KURTULUŞ MÜZESİNE İLAVE OLARAK
YAPILACAK İŞLER…
-Urfalıların elinde bulunan Kurtuluş gününe ait hatıra, belge, silah, resim gibi malzemeleri müzeye getirmelidirler.
-Ön tarafta bulunan boş arsanın Konak mimarisine uygun olarak park-bahçe şeklinde düzenlenmelidir.

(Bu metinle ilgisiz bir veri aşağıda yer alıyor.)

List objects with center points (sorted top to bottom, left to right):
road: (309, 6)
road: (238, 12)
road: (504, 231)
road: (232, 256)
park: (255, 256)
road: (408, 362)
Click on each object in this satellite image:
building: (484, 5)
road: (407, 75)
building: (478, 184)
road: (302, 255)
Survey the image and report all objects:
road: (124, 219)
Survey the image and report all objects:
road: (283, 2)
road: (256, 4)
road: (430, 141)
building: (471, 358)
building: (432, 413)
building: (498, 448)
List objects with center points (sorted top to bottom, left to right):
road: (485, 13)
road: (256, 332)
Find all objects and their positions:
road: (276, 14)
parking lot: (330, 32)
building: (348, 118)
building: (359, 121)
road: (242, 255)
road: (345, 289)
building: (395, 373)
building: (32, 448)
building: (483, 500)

-Müze binası sahibi Mahmut Nedim Kürkçüoğlu ailesine ait bir köşe yapılması gerekir. Torunu Eczacı Mahmut Nedim Kürkçüoğlu Urfa’da yaşamaktadır. Elinde dedesine ait bir çok belge mevcuttur. Bu belge, eşya ve bilgilerden istifade edilmelidir. (Konakta Mahmut Nedim Kürkçüoğlu isminin geçtiği bir kelime bulunmamaktadır)
-Tiyatro binası kapı yanına asılan tabelada binanın yapılış tarihi ve sahibi hakkında bilgi noksanlığı vardır, düzeltilmelidir.
-Konağın Haremlik-selamlık ara kapısı üzerinde bitişi gösteren 1906 tarihli yazılı taş yeniden yapılmalıdır. .
-Özel İdareye gelir getirmesi düşüncesiyle kebapçıya kiraya verilmemelidir.
-Bu eseri Urfa’ya kazandıran başta Danıştay 12. Daire Üyesi eski Urfa Valisi Sayın Muzaffer Dilek’e, göreve başladığı günden itibaren, restorasyonu titizlikle takip eden Sayın Valimiz Yusuf Yavaşcan’a ve yardımcılarına, Mimar Abdülkadir Öcal’a, 12’lerin mumyadan heykellerini yapan Urfalı kızımız Meral Kaysı’ya, Müzeye ellerinde bulunan tarihi belge, eşya ve fotoğrafları getiren hemşehrilerimize, 12’lerin yağlı boya portrelerini yapan ressam Remzi Kara’ya ve adını bilmediğim ustasından amelesine kadar emeği geçen tüm çalışanlara teşekkürlerimi arz ederim.